**Directions for this task**
The answer consists of the lines from the line holding "For every layout" through the last line of the entries, retyped exactly, and nothing else. No pictures belong in it.

**Given records**
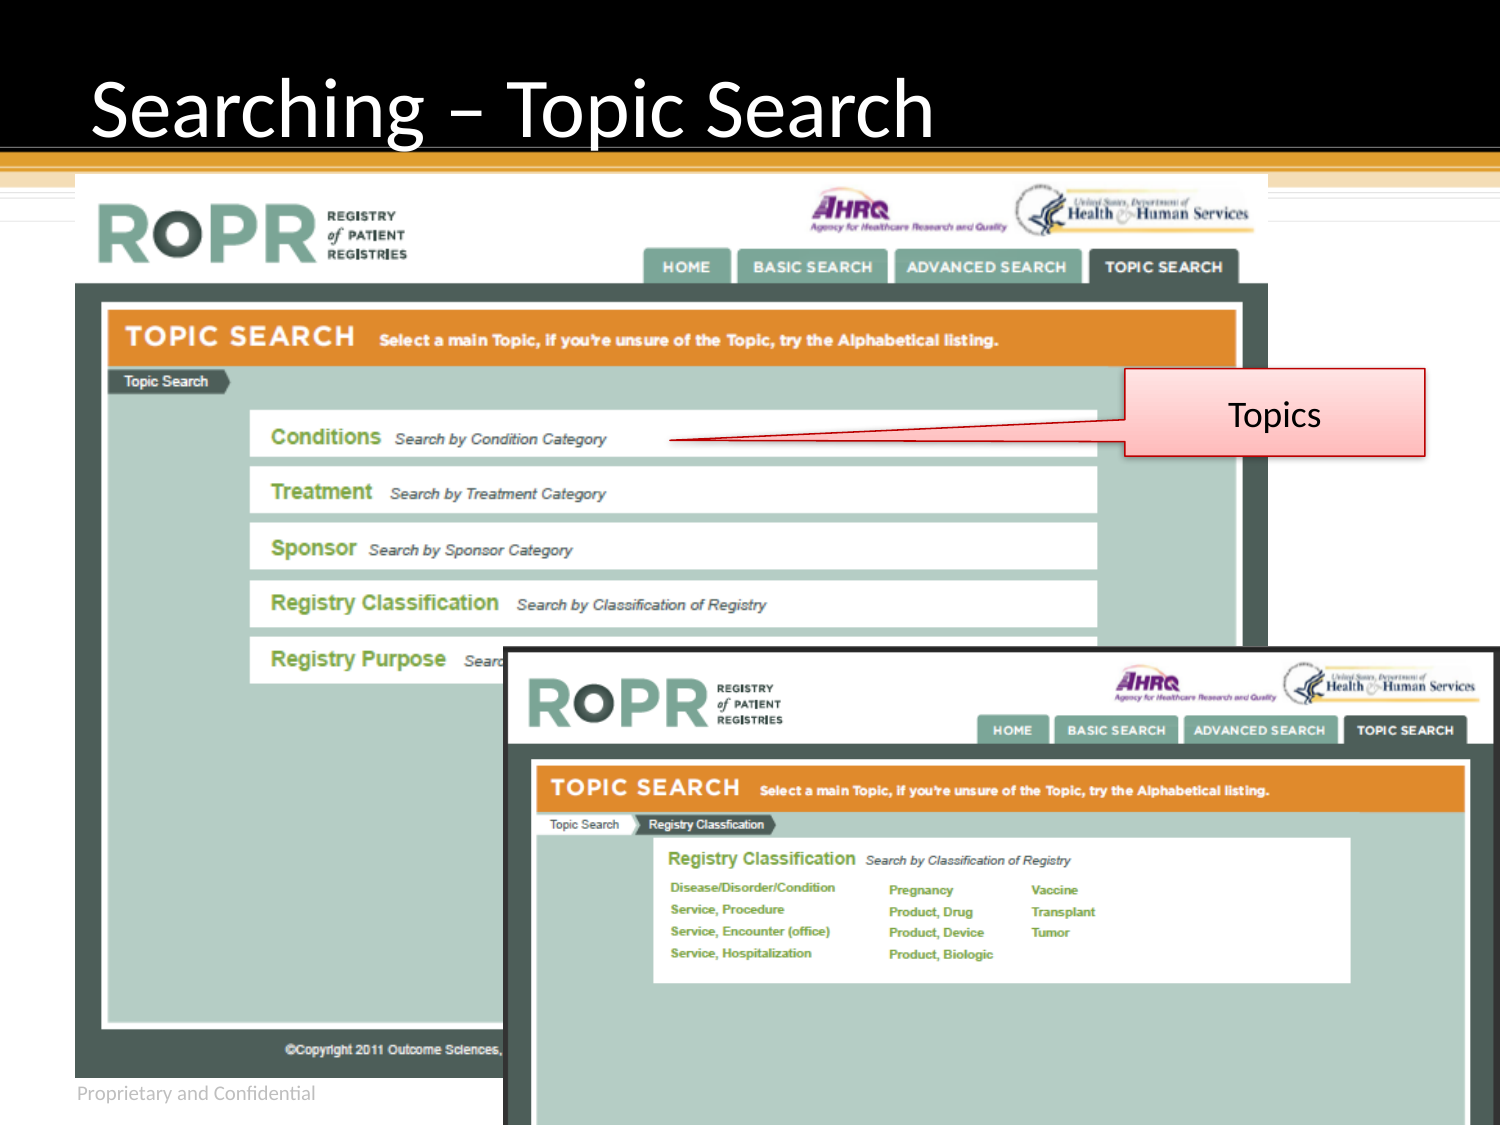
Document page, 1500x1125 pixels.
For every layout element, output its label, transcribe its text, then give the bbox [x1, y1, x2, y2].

picture [0, 0, 1500, 223]
title Searching – Topic Search [75, 45, 1425, 163]
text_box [74, 174, 1500, 1125]
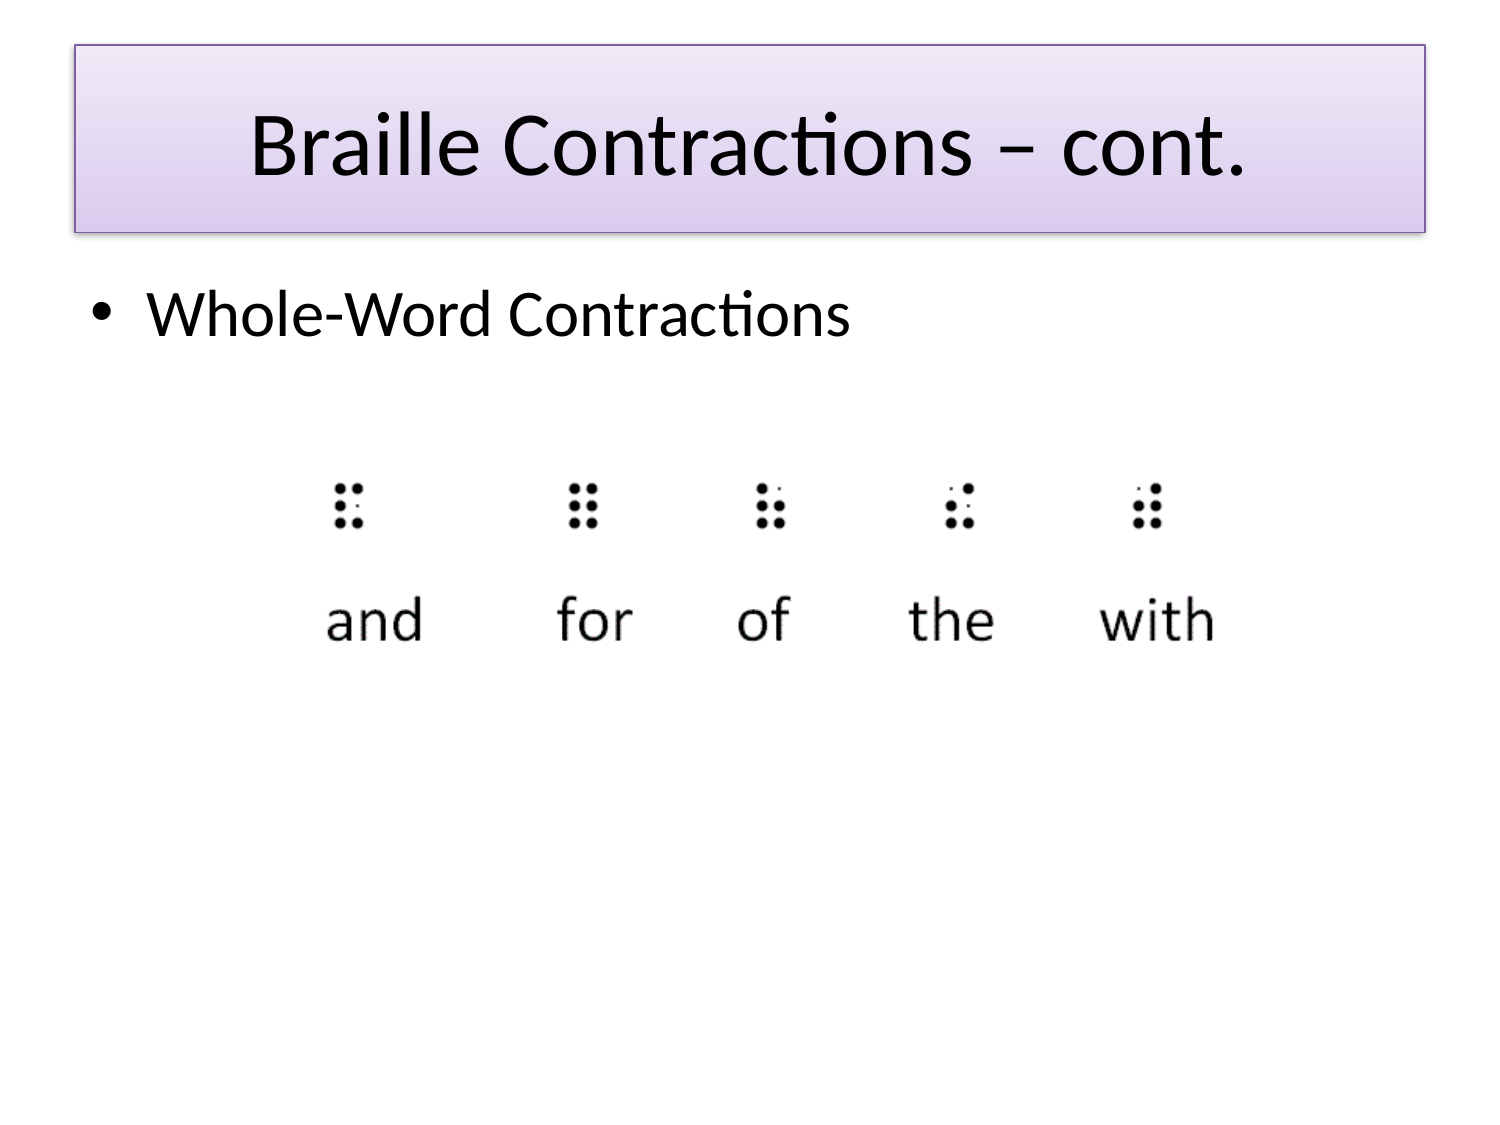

**Task solution**
For every layout element, output its label, transcribe its text, then give the bbox [x1, y1, x2, y2].

picture [0, 0, 1500, 223]
title Searching – Topic Search [75, 45, 1425, 163]
text_box [74, 174, 1500, 1125]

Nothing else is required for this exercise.